*** INPUT Section Begins ***

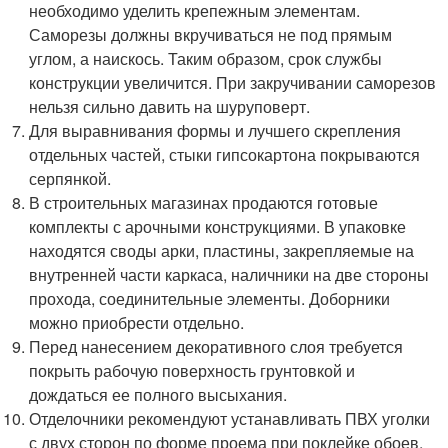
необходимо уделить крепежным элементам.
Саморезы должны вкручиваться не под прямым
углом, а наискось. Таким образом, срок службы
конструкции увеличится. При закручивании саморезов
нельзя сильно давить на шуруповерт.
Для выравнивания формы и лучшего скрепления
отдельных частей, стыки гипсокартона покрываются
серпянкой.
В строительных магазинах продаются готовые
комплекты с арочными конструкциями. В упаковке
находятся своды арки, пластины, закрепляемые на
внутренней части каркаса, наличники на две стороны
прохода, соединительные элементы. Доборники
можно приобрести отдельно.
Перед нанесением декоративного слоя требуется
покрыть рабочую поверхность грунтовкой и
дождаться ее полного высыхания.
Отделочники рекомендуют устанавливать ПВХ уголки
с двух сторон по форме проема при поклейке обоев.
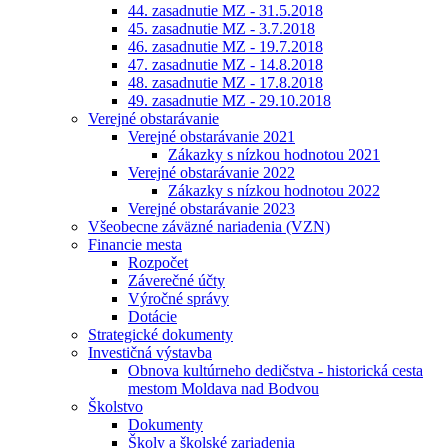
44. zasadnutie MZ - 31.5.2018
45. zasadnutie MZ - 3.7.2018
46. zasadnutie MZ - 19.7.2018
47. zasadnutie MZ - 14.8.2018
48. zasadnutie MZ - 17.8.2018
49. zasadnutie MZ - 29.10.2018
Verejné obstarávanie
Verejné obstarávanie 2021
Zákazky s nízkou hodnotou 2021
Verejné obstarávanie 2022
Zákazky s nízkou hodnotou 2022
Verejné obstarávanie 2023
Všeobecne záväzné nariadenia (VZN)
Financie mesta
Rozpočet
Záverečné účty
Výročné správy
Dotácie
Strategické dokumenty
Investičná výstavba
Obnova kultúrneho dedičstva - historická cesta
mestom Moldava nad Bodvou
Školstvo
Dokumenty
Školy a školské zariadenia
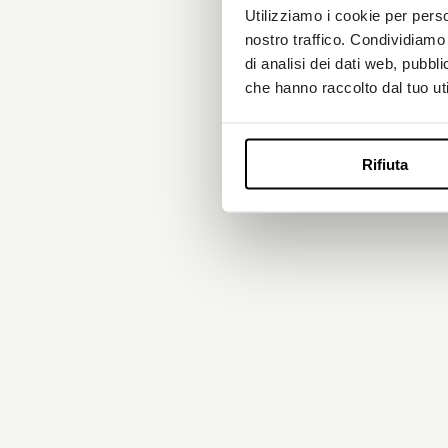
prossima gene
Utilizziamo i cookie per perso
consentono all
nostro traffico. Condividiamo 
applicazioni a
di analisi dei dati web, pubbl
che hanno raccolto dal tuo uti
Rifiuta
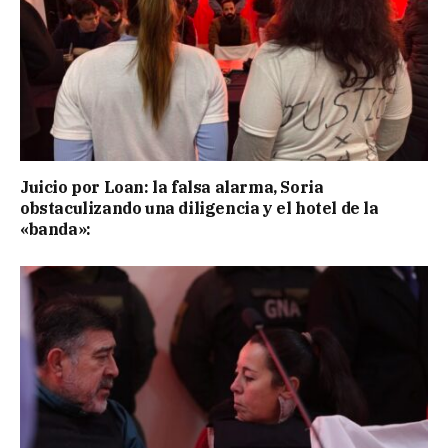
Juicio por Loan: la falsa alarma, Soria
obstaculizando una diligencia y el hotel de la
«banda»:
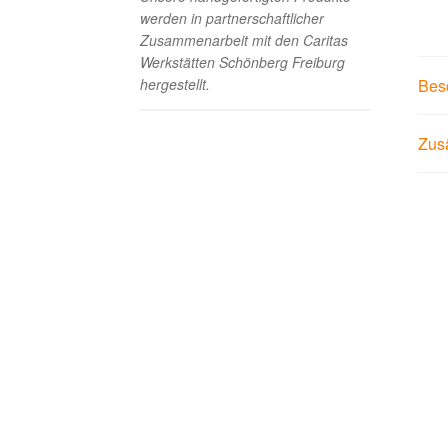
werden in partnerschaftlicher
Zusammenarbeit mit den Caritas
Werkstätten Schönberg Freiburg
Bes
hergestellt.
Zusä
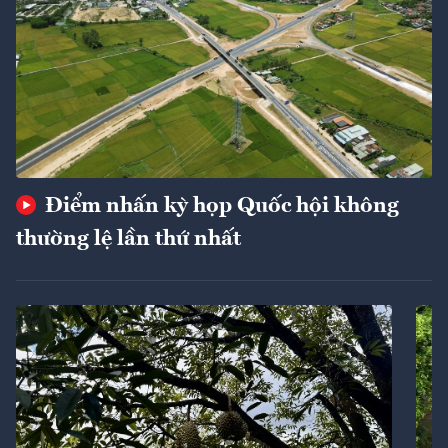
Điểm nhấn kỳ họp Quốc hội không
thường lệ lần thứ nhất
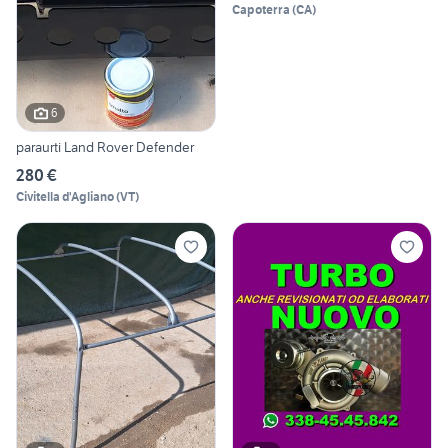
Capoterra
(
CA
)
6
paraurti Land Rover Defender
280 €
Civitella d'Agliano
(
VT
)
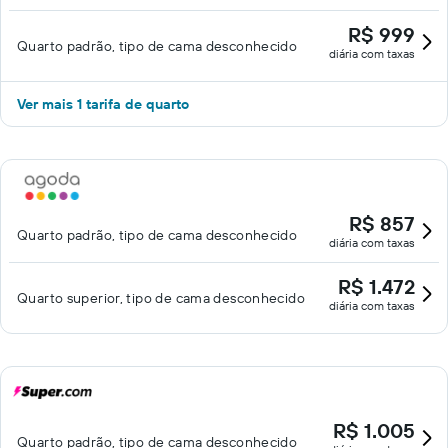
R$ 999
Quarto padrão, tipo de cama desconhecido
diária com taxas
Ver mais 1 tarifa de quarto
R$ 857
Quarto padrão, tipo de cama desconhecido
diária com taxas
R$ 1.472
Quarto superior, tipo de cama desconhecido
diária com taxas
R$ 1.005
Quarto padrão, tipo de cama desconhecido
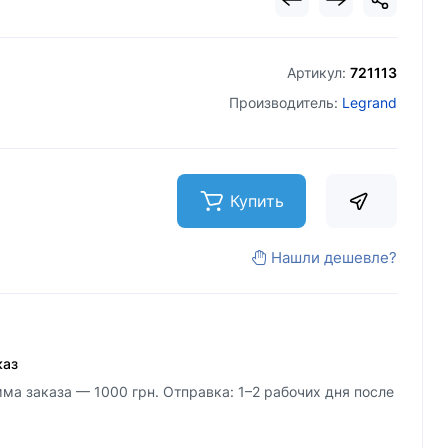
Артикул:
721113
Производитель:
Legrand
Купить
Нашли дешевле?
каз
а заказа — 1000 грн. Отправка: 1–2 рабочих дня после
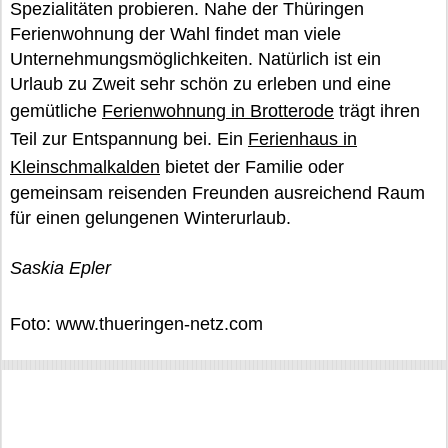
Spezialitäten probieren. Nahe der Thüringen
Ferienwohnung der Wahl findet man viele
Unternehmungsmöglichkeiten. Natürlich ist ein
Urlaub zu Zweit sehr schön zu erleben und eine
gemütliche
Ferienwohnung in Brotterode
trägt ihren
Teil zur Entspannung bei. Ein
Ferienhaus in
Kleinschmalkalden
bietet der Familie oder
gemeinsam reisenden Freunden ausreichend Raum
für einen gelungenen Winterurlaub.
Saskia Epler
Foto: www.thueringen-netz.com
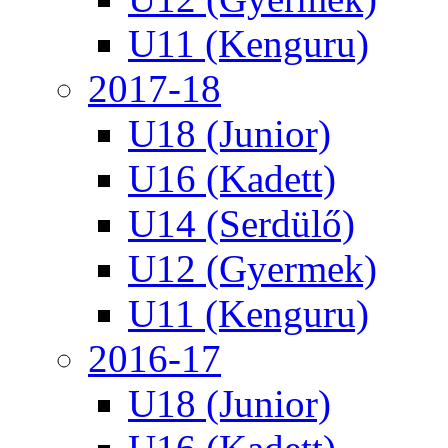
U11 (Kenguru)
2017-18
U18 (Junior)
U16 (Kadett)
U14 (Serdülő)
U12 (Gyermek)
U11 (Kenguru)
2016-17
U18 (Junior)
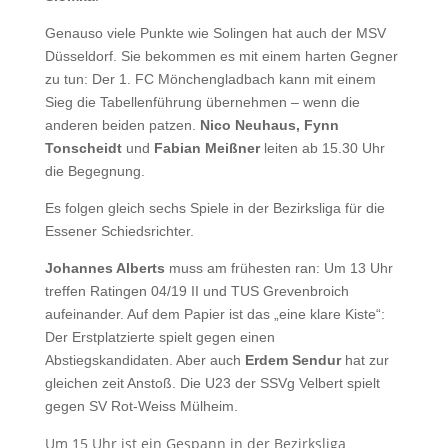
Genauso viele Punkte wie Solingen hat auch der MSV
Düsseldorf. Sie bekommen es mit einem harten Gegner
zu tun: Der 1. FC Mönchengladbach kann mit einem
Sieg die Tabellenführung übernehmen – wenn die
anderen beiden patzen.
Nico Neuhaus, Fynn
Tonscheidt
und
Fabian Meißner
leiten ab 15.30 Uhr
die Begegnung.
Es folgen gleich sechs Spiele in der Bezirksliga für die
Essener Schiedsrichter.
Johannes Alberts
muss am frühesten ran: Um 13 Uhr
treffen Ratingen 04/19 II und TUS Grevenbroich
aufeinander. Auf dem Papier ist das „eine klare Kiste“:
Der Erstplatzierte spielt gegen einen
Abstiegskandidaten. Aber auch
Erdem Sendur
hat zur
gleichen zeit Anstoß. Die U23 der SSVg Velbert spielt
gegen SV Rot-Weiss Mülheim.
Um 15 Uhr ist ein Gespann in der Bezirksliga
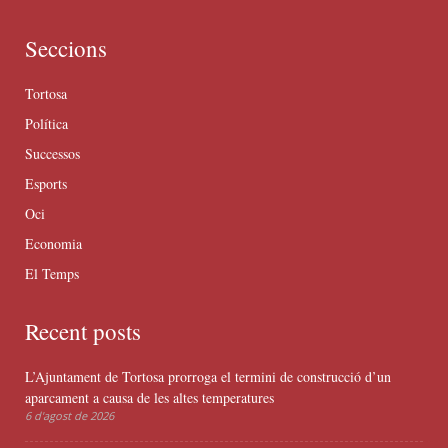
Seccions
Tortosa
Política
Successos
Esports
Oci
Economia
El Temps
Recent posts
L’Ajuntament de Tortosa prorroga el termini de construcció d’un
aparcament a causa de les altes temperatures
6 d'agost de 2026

*** INPUT Section Ends ***

_PROBLEM REQUIREMENTS_: The answer must be a single number: the count of lines in the records above that contain the word "Ferienwohnung".

_TASK ANSWER_: 2